Book of Life

Book of Life April 24, 2013

The sea beast of Revelation 13 entices everyone to worship him “whose name has not been written from the foundation of the world in the book of life of the Lamb” (v. 8). Interpreters commonly take the book of life as an image of election: It is a list of the names of all those chosen for eternal salvation before the world began.

Problem is, the Bible speaks of erasures in the book of life. Jesus promises not to erase the names of those in Sardis who overcome (Revelation 3:5). He doesn’t exactly say that some names will or can be erased, but it’s a natural inference. And Moses is willing to be blotted out of God’s book if it can save idolatrous Israel (Exodus 32:32). In neither case is anyone actually erased, but the implication is that the contents of the book vary. And that means it cannot be a roll of the eternally elect. (It might be said that there are distinct books, but that seems to me special pleading.)
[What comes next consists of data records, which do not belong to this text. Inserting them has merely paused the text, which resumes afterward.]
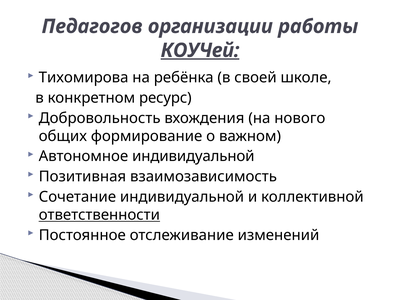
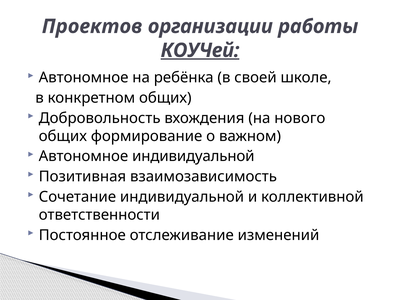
Педагогов: Педагогов -> Проектов
Тихомирова at (84, 78): Тихомирова -> Автономное
конкретном ресурс: ресурс -> общих
ответственности underline: present -> none
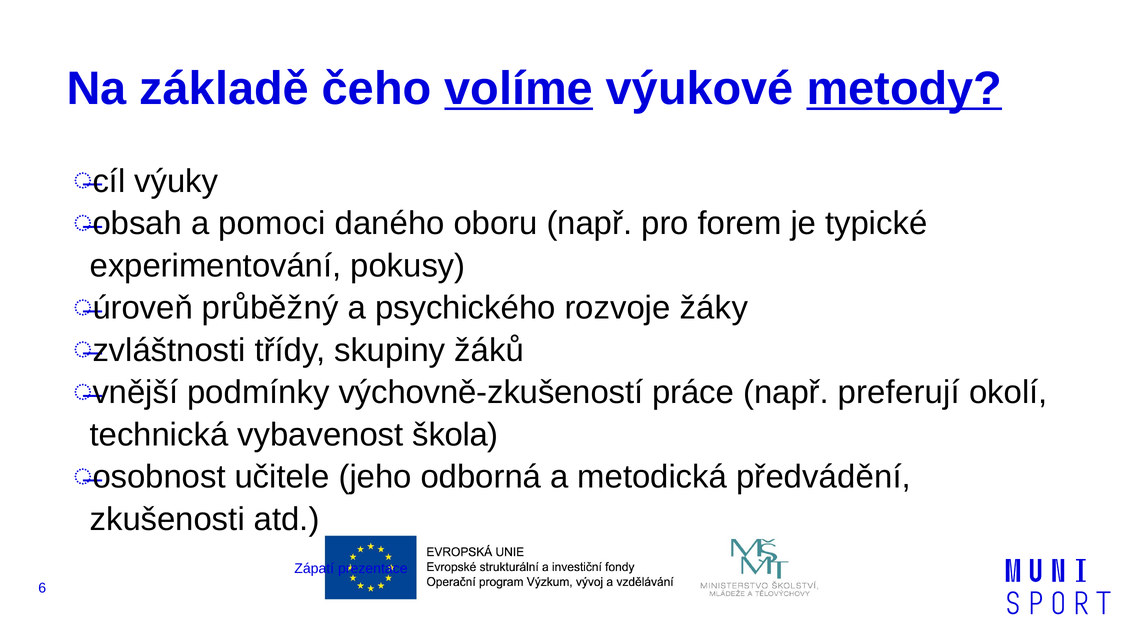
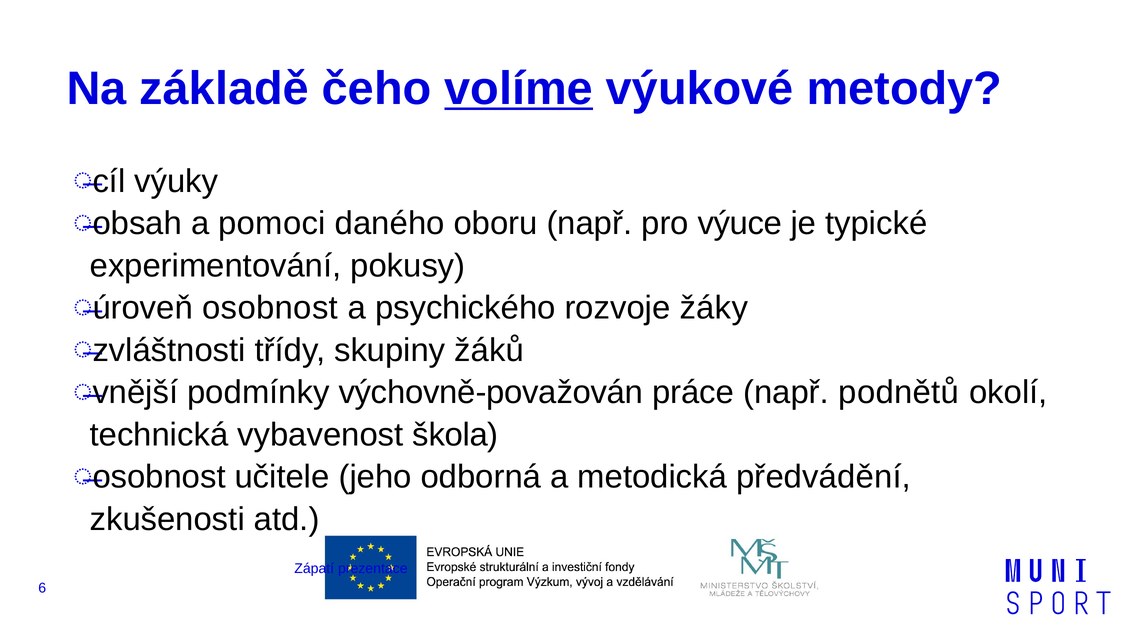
metody underline: present -> none
forem: forem -> výuce
úroveň průběžný: průběžný -> osobnost
výchovně-zkušeností: výchovně-zkušeností -> výchovně-považován
preferují: preferují -> podnětů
What then? In a graduate seminar, Leta Sundet asked whether it might be a narrative rather than a list, and that suggestion quickly led to the suggestion that the book is a genealogy, a narratively-structured set of names. That makes a great deal of sense. Names can be deleted in biblical genealogies (there is no toledoth for Abraham in Genesis; Dan is missing from the tribal genealogies in Chronicles and Revelation); other names can be entered as they are grafted into the tree of Israel.